Last week, we asked: “What is a virus?”. We commented that it is an agent that can cause disease, but it is not “alive” in the classic meaning of life. This time we are going to look at how we can kill it or more accurately, prevent it causing disease and mayhem. This is not only important for human health, but also in agriculture and farming as plant and animal husbandry pathogens can be extremely damaging.
How to kill viruses
Most strategies to fight viruses concentrate on those parts of the life cycle outside the host. Anything good enough to kill a virus is more than effective at killing or at least harming the host, too! So, attack needs to be concentrated on surfaces or in water in order to minimise the opportunity for the virus to come into contact with its potential host.

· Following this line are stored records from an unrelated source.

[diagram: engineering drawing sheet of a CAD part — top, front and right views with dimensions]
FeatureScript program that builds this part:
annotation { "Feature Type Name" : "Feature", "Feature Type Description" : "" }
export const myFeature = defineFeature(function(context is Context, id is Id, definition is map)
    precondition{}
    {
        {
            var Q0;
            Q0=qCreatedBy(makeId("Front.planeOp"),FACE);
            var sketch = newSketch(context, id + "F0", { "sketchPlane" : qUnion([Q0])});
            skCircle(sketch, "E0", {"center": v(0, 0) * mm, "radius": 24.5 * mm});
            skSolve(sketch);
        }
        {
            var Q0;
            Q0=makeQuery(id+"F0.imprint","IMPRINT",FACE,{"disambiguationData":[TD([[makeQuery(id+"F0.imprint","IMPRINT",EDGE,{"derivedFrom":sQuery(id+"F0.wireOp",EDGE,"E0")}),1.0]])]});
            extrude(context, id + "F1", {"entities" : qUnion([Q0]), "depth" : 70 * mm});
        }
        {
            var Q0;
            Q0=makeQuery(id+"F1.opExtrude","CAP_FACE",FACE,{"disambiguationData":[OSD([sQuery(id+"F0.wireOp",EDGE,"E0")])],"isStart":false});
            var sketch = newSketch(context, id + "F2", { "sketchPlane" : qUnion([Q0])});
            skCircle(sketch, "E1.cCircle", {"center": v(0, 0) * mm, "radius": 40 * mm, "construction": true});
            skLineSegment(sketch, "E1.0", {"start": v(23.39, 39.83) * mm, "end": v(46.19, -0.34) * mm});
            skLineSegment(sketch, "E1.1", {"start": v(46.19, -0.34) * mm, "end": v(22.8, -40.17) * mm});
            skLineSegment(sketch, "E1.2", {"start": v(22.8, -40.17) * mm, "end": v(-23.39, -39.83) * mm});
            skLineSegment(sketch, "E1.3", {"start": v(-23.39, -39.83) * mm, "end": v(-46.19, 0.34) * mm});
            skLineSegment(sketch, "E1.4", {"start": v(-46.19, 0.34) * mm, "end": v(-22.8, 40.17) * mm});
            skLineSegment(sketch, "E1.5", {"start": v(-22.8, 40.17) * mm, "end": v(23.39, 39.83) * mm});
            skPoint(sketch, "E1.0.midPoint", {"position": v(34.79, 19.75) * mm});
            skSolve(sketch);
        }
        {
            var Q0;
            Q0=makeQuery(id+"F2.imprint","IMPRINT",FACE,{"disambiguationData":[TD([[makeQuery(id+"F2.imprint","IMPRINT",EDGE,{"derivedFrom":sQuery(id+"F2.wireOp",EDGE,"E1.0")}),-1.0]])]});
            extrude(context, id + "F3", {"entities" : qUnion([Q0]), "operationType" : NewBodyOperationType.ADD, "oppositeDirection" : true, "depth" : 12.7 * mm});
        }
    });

In common with all organisms, high temperature and low humidity result in increased mortality along with radiation, including UV. Freezing allows most viruses to remain stable and remain infective once thawed, so that is not a practical option. Antibiotics do not work since they involve the disruption of one or more specific reactions involved in growth or respiration – but viruses do not grow or respire!

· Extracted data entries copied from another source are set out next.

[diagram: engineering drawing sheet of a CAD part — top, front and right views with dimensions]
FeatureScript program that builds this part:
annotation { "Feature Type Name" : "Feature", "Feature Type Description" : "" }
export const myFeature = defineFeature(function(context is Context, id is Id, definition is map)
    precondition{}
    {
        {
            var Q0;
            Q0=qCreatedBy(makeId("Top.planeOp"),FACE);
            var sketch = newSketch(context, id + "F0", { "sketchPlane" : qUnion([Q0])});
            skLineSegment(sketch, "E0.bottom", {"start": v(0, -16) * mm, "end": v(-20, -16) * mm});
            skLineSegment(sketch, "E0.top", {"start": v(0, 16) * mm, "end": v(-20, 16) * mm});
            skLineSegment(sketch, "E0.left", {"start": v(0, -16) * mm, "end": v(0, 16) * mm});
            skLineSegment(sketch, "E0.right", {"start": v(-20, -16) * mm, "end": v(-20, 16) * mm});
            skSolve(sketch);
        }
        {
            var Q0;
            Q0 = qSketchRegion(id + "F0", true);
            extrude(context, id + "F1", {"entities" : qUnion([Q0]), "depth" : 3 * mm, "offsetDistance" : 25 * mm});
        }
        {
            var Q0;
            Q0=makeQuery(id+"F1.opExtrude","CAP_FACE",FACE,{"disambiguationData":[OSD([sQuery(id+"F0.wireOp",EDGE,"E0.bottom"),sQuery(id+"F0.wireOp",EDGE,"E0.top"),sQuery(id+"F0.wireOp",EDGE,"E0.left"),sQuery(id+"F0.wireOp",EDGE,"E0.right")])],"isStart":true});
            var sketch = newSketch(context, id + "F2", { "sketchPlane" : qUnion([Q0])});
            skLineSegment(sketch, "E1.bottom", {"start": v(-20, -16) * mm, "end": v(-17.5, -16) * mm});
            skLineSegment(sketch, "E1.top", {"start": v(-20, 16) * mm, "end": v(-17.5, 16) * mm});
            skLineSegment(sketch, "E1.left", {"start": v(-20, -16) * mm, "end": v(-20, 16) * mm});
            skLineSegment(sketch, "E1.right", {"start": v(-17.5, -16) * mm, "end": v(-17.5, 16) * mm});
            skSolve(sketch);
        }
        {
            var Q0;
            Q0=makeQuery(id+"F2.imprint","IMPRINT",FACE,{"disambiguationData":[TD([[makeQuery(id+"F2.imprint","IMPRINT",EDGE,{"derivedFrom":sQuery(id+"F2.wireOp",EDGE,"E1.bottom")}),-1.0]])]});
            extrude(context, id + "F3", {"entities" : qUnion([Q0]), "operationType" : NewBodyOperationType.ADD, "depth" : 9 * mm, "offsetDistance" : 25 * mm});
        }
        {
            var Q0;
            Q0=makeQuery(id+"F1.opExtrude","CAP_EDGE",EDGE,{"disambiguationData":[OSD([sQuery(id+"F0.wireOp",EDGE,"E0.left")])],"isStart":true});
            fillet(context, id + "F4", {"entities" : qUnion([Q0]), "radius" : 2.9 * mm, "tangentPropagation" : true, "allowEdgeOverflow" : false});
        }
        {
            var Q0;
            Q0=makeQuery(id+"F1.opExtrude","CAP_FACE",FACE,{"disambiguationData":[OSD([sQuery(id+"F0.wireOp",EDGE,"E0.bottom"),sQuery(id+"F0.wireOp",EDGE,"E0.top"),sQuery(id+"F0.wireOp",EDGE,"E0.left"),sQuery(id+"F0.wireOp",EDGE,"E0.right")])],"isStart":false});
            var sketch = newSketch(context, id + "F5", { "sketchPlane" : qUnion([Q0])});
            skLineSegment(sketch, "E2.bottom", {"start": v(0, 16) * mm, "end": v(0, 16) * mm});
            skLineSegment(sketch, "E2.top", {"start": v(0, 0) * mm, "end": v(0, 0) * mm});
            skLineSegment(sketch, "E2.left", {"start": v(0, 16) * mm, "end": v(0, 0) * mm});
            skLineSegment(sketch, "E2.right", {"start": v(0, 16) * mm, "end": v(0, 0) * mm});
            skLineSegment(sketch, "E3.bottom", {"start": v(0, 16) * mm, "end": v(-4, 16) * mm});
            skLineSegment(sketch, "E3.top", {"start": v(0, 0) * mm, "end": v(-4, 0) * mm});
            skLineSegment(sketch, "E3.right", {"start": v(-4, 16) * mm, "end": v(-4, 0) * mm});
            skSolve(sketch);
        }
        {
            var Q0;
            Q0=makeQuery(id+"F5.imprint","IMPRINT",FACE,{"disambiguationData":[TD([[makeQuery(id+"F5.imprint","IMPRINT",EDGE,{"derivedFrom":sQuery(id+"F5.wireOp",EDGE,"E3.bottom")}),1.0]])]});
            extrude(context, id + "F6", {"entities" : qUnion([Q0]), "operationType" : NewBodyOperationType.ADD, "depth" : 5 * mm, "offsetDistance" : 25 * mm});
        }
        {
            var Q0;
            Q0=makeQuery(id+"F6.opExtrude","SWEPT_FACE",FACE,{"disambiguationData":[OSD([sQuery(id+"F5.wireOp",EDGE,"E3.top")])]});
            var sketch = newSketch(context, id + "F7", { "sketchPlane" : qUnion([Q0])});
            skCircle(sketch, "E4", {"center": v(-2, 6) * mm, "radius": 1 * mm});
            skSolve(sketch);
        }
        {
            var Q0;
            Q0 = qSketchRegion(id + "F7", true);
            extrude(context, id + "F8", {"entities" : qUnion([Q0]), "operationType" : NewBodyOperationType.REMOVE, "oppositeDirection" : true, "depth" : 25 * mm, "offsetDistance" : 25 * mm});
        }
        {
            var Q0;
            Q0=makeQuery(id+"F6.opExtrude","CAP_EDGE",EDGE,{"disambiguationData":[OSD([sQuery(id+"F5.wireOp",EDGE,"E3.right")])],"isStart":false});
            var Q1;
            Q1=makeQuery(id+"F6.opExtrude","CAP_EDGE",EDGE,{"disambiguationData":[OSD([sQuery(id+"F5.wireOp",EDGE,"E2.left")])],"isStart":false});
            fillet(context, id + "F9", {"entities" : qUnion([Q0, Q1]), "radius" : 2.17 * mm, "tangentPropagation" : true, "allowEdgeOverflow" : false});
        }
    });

Products which can oxidise the protein capsid and destroy it, exposing the viruses’ delicate nucleic acids to the chemical and thus making them unable to function are generally effective in killing viruses. Such oxidising chemicals include sodium hypochlorite and hydrogen peroxide. Indeed, an article in the Journal of Hospital Infection states that many human coronaviruses can be inactivated by surface disinfection with 0.5% hydrogen peroxide or 0.1% sodium hypochlorite within 1 minute.

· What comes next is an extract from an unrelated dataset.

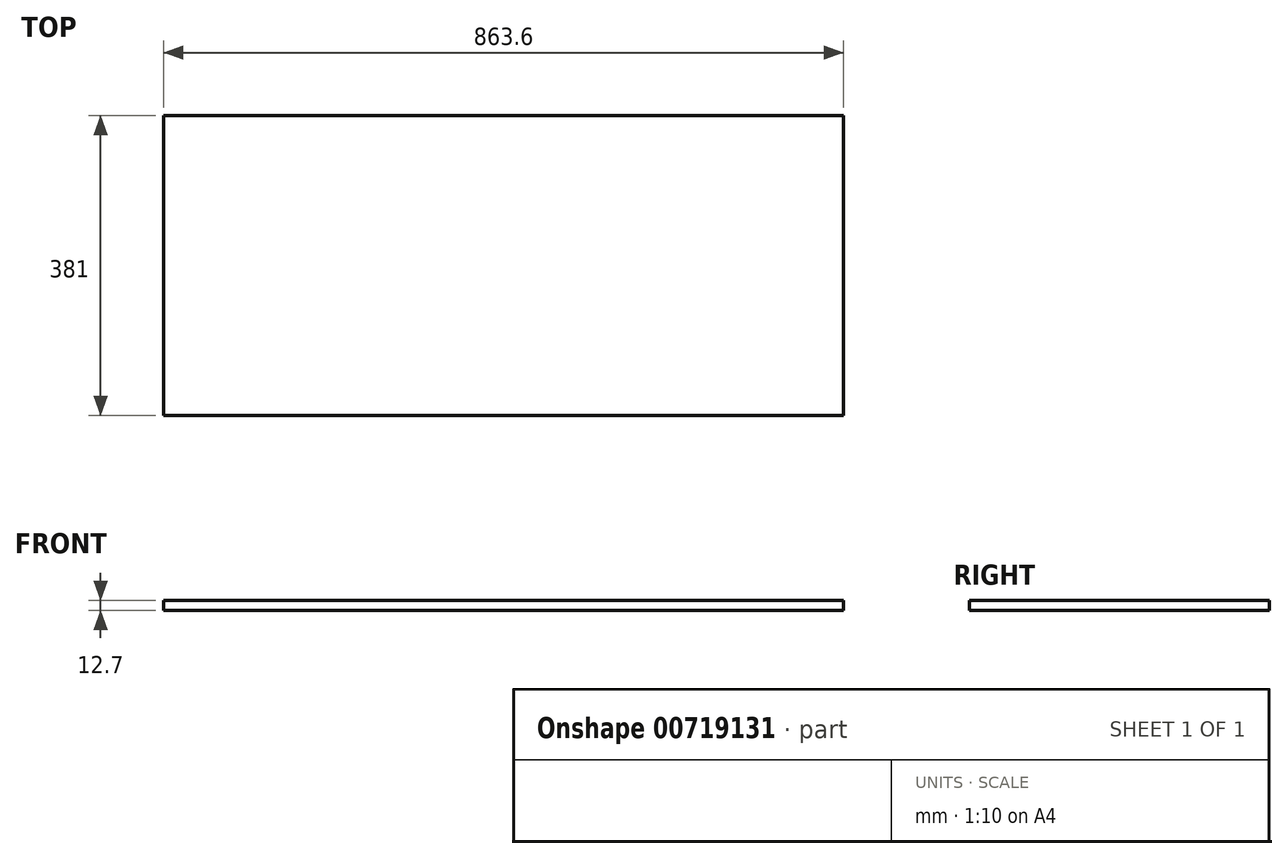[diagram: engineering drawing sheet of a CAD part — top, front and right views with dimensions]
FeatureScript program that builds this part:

Alcohol is effective against many viruses and is often used to disinfect items, but its flammability makes it difficult to use on large areas and it can attack non-metallic surfaces and degrease people’s skin. The alcohol content in hand sanitisers needs to be high for them to be effective; Public Health England has advised that hand sanitisers should have an alcohol content above 60% to be effective against COVID-19.
Perversely, soap, which can dissolve fats, to a certain degree, can interfere with the structure of many viruses, making them inactive, via a very simple procedure which is relatively non-aggressive. This is certainly true of the Coronavirus and why so much emphasis is placed on regular handwashing. The soap causes virus particles on the skin to be more easily lost and many of them to be denatured so that they are no longer infective.
Plants and fruits are also susceptible to viruses. ToBRFV (Tomato Brown Rugose Fruit Virus) for example, attacks tomatoes and peppers, destroying the crops. Although this virus was first discovered in 2014, the disease is now worldwide and is only combatted by applying the following principles:
- burning contaminated plants and practising strict hygiene on the seeds;
- growth media;
- equipment (including trays used for transportation);
- personnel handling the plants using chlorine (bleach) (sodium hypochlorite) and detergent (soap-like) products.
As we can see, the most effective way to kill viruses is by attacking surfaces or water, where the virus can survive and potentially spread to humans. The aim is to minimise the opportunity for the virus to come into contact with potential hosts.